A pesquisa científica nas universidades brasileiras

Enviada em 16/01/2021

O filósofo Gilberto Dimenstein elaborou esta democracia “Cidadão de papel”, na qual o autor define o termo como o indivíduo que, apesar de possuir direitos na legislação, não os vivencia devido à desinformação por parte da população ou à subtração destes pela esfera governamental .Nesse sentido, essa definição pode ser empregada em diversos contextos brasileiros, como a restrição de acesso a verbas para as pesquisas científicas nas universidades brasileiras que impossibilita uma grande parcela de cientistas a porem em prática seus estudos revolucionários, embora o direito ao investimento cientifico seja “assegurado” no artigo 218, onde a pesquisa científica e técnica receberá tratamento prioritário do Estado, tratando o progresso da ciência da constituição federal de 1988, norma maior em vigor. Diante disso, torna-se necessária a efetivação do direito conforme necessário para os espaços científicos universitários com a disponibilização de equipamentos em lapso, tanto por falta de apuração dos Estados, quanto por falta de investimentos econômicos para o fundo científico brasileiro.

De início, destacar destacar que grande parte dos pesquisadores não possuem sucesso nos materiais baseados para seus estudos, por não apresentar um bom funcionamento. Desse modo, com a restrição de outros direitos “garantidos” constitucionalmente considerados prioritários, como a ausência de uma infraesturuta científica, capacitação estrutural nos centros de pesquisa, é consequentemente à um avanço medicinal, é considerado indispensável. Por isso, apesar de existirem projetos incentivados pelo CNPq, o qual promove, bolsas,incentivo e a possibilidade de desenvolver trabalhos focados em uma área específica resolver uma questão ou problema específico ainda não democratizado, já que os direitos considerados mais “urgentes” são priorizados em detrimento do progresso científico logo, evidencia-se a precisão de políticas públicas públicas na promoção da problemática pelos inclusos nessa esfera.

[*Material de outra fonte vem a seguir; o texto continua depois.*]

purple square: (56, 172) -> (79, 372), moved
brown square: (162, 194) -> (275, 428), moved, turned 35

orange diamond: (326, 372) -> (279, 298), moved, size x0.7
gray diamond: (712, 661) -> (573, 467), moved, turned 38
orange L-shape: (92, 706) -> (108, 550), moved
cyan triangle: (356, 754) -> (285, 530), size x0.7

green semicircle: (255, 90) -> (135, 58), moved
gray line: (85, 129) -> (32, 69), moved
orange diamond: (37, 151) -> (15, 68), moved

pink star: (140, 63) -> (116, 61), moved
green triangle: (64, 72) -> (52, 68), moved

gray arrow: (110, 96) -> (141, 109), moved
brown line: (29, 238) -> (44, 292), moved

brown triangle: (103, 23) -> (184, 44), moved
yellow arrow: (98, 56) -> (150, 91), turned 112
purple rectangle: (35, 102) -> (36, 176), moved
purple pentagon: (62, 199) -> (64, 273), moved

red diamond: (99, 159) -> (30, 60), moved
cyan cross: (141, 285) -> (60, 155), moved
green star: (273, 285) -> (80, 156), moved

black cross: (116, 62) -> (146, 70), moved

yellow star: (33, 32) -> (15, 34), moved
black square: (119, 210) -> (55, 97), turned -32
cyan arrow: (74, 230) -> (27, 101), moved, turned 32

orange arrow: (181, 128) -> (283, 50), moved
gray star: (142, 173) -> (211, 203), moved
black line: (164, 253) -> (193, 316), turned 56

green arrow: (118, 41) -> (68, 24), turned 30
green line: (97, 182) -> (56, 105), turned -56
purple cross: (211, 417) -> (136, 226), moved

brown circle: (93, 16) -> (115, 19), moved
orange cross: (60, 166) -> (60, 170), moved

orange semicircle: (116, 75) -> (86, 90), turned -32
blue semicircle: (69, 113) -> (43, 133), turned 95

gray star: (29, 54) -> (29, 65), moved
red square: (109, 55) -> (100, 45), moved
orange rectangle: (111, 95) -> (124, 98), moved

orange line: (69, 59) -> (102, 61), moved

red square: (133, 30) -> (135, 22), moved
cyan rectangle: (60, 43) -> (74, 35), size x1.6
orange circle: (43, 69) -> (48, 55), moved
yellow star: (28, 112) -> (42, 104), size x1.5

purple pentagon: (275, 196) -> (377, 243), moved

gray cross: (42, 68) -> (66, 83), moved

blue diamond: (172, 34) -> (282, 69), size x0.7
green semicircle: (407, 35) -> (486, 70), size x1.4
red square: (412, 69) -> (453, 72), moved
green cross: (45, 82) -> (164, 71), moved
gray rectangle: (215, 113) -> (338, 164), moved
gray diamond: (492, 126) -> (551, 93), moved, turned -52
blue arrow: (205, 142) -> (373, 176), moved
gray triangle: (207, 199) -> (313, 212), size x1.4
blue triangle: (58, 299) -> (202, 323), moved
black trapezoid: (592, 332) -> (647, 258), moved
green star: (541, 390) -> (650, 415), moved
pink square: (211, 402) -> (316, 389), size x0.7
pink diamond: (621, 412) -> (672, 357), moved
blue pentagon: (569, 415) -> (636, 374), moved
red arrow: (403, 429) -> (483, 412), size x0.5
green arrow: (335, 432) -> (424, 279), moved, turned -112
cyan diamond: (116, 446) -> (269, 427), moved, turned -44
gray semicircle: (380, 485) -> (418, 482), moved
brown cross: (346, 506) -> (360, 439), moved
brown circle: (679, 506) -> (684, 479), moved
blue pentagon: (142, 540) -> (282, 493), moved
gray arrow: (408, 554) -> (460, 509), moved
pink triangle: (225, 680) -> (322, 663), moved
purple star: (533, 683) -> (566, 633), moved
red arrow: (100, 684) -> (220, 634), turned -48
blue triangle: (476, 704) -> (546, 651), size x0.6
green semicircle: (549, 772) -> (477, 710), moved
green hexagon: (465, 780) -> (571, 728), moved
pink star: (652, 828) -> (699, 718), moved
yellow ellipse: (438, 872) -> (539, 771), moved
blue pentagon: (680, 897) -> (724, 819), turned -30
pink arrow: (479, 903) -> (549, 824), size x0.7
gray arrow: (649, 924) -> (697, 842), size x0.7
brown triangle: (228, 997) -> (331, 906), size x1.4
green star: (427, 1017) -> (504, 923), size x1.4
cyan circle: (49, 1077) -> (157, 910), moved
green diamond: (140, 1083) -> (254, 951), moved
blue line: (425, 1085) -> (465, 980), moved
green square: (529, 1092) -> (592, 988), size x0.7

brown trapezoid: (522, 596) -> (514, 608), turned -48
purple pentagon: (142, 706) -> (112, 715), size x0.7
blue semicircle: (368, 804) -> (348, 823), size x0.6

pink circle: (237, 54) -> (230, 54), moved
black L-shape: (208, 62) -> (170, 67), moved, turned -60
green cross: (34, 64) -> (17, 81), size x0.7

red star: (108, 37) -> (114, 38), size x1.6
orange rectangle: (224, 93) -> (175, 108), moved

Portanto, diante do exposto, fica claro que a valorização da ciência nas universidades no Brasil será alcançada com a extensão efetiva desse direito aos investimentos tecnológicos e financeiro. Cabe ao Ministério da Justiça, por intermédios de verbas da União e do fundo rotativo, mover capital para, criar uma infraestrutura capacitada para suprir todas as necessidades dos cientistas, em pró do progresso tecnológico e médio. Outrossim, o Ministério da Tecnológica junto com o CNPq deve investir em mais bolsas de estudo para o incentivo assim dos estudantes promovendo trabalhos e pesquisas em diversas áreas problemáticas atuais. Dessa forma contribuindo para mais desenvolvimentos e avanços em prol da saúde no país.Além disso, como ONGs, junto à mídia, podem divulgar notícias e criar projetos de valorização a ciência nas universidades. Dessa forma combatendo o problema no Brasil.